A 7.5km swim while being stalked by a tiger shark: British diver recalls 'scary' experience

Mr John Craig's boat was swept away due to engine problems and strong currents.


SYDNEY (AFP) - A diver separated from his boat off the coast of Australia said on Sunday (Oct 22) he was lucky to be alive after being forced to swim miles back to shore - shadowed by a large tiger shark.

The spear fisherman, named in local media as Mr John Craig, was underwater off Western Australia state near Shark Bay on Friday when his boat was swept away due to engine problems and strong currents.

"I was trying to splash and scream and shout to get my friend's attention," he told BBC Breakfast. "All of the splashing, I could feel my heart rate up because I was panicking that I had been left, and after about five or 10 minutes of this, I just put my head in the water to check I was still in the same place, and then at arm's reach there was this huge 4-metre tiger shark."

"It was at that moment I realised, I have just got to forget about the boat and go totally into survival mode," said Mr Craig, who is from Sunderland.

"It was easily the biggest tiger shark I've been in the water with and that's saying something, having worked as a dive instructor for over 10 years."

Mr Craig said a sandbar whaler was also closing in on him in the shark-infested waters near Shark Bay as he made the decision to swim back to shore.

"I have to admit that at this point I thought I was gone - four nautical miles out to sea with a huge tiger shark following me. I thought this was it, this is how I'm going to die," he said.

"I just kept my head in the water, watched what the big tiger shark was doing, and it kept coming back towards me. It would circle me and kind of dart in and I just had to use my spear gun to try and fend it off and try and keep it at a safe distance," he recalled.

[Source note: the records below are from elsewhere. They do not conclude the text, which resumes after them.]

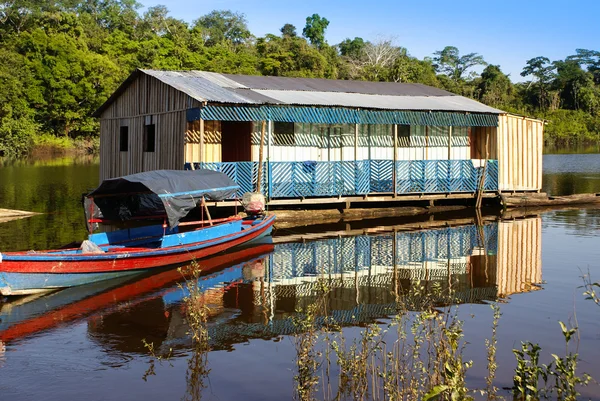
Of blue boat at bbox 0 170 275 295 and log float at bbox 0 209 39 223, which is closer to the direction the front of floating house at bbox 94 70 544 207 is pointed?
the blue boat

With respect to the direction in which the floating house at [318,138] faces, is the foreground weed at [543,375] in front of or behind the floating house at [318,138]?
in front

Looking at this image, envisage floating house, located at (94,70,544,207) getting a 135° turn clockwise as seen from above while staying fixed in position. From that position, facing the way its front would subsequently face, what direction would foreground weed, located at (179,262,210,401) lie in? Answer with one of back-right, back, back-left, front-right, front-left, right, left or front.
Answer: left

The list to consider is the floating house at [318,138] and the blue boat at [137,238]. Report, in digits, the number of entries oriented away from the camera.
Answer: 0

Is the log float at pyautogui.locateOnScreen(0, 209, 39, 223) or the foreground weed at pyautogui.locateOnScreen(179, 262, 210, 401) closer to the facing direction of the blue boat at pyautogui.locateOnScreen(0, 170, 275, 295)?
the foreground weed

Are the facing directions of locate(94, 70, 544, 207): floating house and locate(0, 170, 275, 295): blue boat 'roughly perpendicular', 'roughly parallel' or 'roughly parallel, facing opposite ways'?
roughly perpendicular

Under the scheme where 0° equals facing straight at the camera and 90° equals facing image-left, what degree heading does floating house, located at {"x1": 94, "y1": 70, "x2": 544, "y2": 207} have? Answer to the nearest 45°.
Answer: approximately 315°
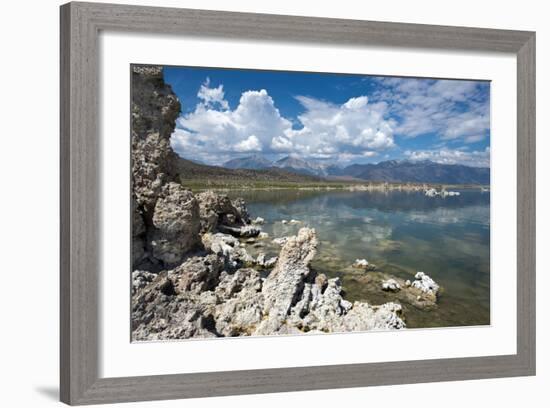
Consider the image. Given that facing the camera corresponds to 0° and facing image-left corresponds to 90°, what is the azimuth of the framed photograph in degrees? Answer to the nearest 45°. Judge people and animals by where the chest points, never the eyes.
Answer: approximately 315°
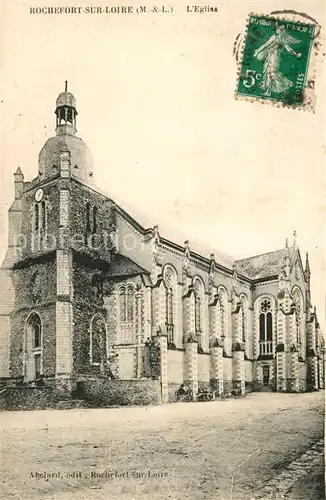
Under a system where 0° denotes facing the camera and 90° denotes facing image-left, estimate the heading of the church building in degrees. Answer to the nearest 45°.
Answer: approximately 45°
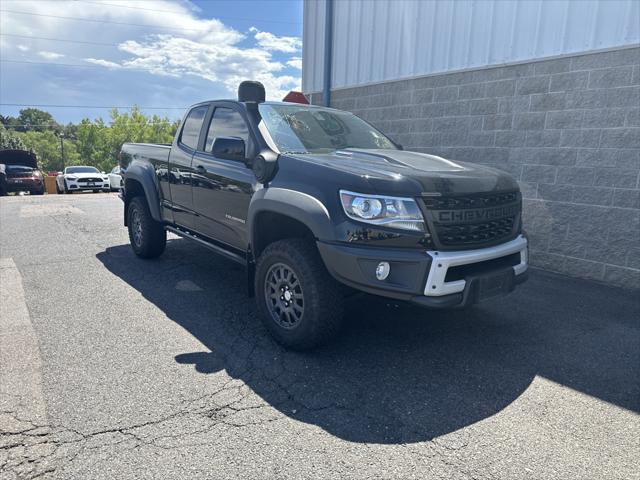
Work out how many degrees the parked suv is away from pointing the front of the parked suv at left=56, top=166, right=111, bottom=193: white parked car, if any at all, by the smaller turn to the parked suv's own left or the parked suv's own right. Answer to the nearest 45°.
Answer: approximately 90° to the parked suv's own left

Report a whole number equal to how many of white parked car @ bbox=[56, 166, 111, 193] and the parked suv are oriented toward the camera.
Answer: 2

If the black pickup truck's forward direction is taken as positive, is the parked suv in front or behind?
behind

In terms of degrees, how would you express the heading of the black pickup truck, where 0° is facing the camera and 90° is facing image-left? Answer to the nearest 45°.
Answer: approximately 315°

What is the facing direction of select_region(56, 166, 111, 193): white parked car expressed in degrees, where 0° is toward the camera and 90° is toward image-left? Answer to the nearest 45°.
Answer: approximately 0°

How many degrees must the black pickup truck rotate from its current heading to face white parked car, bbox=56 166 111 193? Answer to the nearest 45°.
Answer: approximately 180°

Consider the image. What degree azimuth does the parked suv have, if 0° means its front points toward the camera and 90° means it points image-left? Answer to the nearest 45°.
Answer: approximately 0°

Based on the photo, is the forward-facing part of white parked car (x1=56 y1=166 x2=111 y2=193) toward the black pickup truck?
yes
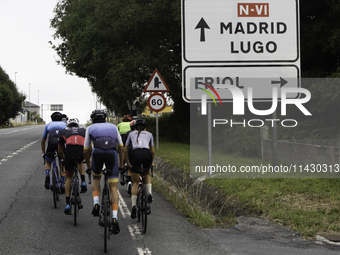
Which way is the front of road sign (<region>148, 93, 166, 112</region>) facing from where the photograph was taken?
facing the viewer

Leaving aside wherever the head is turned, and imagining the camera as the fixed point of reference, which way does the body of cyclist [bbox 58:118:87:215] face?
away from the camera

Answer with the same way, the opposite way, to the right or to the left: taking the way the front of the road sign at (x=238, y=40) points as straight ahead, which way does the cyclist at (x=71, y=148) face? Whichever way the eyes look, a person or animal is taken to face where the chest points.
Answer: the opposite way

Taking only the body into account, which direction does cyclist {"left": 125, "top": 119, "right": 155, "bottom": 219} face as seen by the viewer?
away from the camera

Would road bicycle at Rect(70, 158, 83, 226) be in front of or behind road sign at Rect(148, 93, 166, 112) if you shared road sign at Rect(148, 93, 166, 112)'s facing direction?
in front

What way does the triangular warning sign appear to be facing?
toward the camera

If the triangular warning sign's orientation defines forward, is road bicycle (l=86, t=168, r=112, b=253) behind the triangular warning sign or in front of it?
in front

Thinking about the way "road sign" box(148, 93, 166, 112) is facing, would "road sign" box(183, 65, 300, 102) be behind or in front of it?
in front

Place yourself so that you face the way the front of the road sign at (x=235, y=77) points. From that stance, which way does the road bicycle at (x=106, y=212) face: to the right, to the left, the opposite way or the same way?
the opposite way

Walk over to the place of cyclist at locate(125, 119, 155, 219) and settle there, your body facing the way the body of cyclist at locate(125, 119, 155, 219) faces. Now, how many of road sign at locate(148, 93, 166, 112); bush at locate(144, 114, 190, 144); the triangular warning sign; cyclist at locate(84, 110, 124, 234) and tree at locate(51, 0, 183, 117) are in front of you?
4

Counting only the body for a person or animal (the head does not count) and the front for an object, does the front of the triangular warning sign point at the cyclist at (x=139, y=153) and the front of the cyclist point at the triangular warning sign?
yes

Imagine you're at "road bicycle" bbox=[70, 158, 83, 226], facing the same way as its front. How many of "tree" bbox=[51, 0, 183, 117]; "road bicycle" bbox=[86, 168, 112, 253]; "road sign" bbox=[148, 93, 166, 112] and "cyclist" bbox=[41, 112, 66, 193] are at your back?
1

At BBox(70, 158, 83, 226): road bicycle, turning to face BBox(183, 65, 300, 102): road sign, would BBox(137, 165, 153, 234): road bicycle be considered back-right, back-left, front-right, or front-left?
front-right

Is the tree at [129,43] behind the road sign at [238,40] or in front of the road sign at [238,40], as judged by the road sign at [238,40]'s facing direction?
behind

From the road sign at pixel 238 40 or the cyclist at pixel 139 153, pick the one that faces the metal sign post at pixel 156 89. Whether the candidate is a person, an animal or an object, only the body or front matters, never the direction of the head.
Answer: the cyclist

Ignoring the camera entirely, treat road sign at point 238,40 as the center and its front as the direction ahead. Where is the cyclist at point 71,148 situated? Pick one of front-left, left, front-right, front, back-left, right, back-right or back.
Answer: front-right

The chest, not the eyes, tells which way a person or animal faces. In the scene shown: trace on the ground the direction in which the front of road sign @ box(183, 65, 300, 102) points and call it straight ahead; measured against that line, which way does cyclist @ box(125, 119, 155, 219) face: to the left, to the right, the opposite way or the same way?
the opposite way

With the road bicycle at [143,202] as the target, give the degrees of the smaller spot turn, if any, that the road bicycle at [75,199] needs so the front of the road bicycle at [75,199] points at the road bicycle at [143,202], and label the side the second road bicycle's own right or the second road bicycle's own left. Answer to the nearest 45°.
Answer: approximately 135° to the second road bicycle's own right

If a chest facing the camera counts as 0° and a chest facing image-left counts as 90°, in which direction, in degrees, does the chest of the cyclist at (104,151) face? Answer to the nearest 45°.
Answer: approximately 180°

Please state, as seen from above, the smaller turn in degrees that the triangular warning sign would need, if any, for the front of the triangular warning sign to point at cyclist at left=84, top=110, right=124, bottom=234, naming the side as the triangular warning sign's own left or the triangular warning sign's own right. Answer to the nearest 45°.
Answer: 0° — it already faces them

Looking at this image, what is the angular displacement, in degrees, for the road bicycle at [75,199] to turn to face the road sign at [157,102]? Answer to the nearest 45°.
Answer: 0° — it already faces it
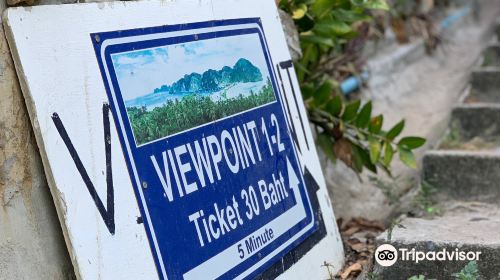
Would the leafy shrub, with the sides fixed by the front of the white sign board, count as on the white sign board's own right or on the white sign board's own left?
on the white sign board's own left

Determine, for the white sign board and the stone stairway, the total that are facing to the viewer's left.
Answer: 0

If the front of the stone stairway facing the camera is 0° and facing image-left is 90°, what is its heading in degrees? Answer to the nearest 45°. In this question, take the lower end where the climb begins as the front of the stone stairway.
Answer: approximately 0°

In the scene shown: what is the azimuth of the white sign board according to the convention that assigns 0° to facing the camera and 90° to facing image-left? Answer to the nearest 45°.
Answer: approximately 315°

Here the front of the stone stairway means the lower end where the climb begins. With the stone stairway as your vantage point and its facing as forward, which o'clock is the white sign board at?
The white sign board is roughly at 1 o'clock from the stone stairway.

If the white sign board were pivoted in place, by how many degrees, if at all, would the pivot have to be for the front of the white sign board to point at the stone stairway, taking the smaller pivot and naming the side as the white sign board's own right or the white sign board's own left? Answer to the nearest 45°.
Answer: approximately 90° to the white sign board's own left
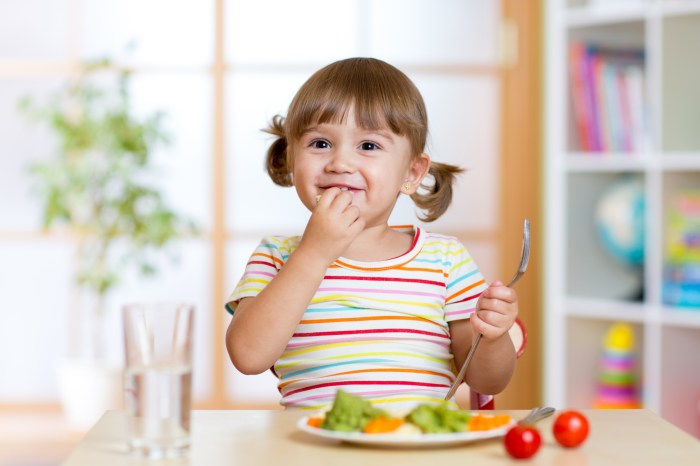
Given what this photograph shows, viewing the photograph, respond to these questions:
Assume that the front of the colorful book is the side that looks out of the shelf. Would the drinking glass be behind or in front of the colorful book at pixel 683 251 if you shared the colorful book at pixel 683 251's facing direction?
in front

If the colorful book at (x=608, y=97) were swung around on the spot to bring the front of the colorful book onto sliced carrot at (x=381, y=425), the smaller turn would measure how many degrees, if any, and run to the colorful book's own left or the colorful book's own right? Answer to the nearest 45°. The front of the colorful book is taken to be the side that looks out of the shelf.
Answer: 0° — it already faces it

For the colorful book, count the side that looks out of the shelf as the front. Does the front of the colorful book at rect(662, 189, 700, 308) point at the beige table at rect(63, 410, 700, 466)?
yes

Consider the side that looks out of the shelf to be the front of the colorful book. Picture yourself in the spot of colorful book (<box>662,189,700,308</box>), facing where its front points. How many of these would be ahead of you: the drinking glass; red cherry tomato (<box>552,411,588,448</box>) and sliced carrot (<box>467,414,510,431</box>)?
3

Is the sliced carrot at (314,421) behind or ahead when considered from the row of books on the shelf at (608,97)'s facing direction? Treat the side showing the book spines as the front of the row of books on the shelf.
ahead

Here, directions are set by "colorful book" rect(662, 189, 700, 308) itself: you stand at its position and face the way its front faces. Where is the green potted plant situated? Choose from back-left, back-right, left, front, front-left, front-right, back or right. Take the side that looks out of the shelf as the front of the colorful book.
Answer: right

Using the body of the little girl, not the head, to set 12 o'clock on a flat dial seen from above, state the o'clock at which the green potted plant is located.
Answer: The green potted plant is roughly at 5 o'clock from the little girl.

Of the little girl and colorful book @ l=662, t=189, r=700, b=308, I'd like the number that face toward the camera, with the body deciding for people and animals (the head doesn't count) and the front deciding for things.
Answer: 2
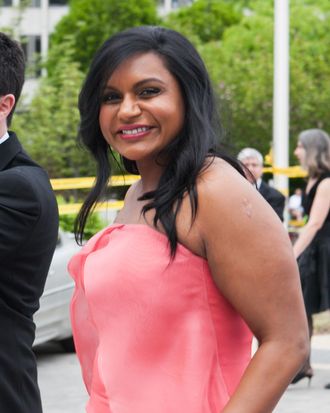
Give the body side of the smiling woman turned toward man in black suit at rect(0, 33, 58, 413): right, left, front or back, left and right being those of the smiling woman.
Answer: right

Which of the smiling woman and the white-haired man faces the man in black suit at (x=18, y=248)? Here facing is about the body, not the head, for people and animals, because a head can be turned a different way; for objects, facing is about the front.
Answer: the white-haired man

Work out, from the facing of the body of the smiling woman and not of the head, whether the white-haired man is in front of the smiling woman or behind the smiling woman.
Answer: behind

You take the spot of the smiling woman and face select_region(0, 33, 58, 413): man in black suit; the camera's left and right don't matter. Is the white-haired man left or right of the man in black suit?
right

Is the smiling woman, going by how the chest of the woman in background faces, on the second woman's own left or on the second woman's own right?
on the second woman's own left

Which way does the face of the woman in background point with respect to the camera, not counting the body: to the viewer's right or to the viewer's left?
to the viewer's left

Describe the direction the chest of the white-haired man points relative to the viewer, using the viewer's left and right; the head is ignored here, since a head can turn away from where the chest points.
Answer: facing the viewer

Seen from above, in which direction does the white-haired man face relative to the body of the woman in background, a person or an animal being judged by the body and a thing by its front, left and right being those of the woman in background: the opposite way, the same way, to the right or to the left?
to the left

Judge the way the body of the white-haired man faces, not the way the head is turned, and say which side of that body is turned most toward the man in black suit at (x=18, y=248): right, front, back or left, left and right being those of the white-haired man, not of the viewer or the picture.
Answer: front

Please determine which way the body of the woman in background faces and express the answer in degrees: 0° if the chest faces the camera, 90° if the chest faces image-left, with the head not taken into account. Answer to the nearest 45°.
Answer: approximately 90°

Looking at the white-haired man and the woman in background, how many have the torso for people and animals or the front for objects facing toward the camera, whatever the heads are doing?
1

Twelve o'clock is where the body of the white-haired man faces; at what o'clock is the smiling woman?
The smiling woman is roughly at 12 o'clock from the white-haired man.
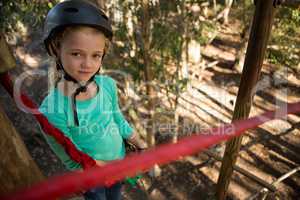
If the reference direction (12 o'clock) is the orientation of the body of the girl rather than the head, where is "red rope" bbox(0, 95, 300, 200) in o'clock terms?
The red rope is roughly at 12 o'clock from the girl.

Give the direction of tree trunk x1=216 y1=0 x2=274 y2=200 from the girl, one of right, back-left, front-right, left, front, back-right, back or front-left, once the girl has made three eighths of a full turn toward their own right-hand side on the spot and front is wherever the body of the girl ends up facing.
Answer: back-right

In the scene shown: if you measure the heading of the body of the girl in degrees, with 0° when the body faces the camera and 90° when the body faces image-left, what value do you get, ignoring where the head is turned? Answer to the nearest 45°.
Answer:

"The shark would disappear into the gloom then suddenly reappear behind me, just keeping pace with me behind my fins."

Eventually, Mr Craig was spotted from the air and picked up by a boat from the Shark Bay Volunteer Marine Rescue.

Tiger sharks are ranked second only to the great white in terms of attacks on humans, according to the International Shark Attack File from the Florida Museum of Natural History, reported The Guardian.

Mr Craig said of the experience, "... as much as it was scary at the time, I can only reflect on how beautiful that big female tiger shark was."

"It's an absolutely incredible story," Shark Bay Volunteer Marine Rescue commander Greg Ridgley told Perth's Sunday Times.

"He swam at least five miles in shark-infested waters... I just can't believe anybody could do that. It's such a massive effort, in that short timeframe too."

There have been 14 encounters off the nation's vast coastline this year, including the death of a 17-year-old girl mauled by a shark in full view of her parents in Western Australia.

Experts say incidents are increasing as water sports become more popular and baitfish move closer to shore, but fatalities remain rare.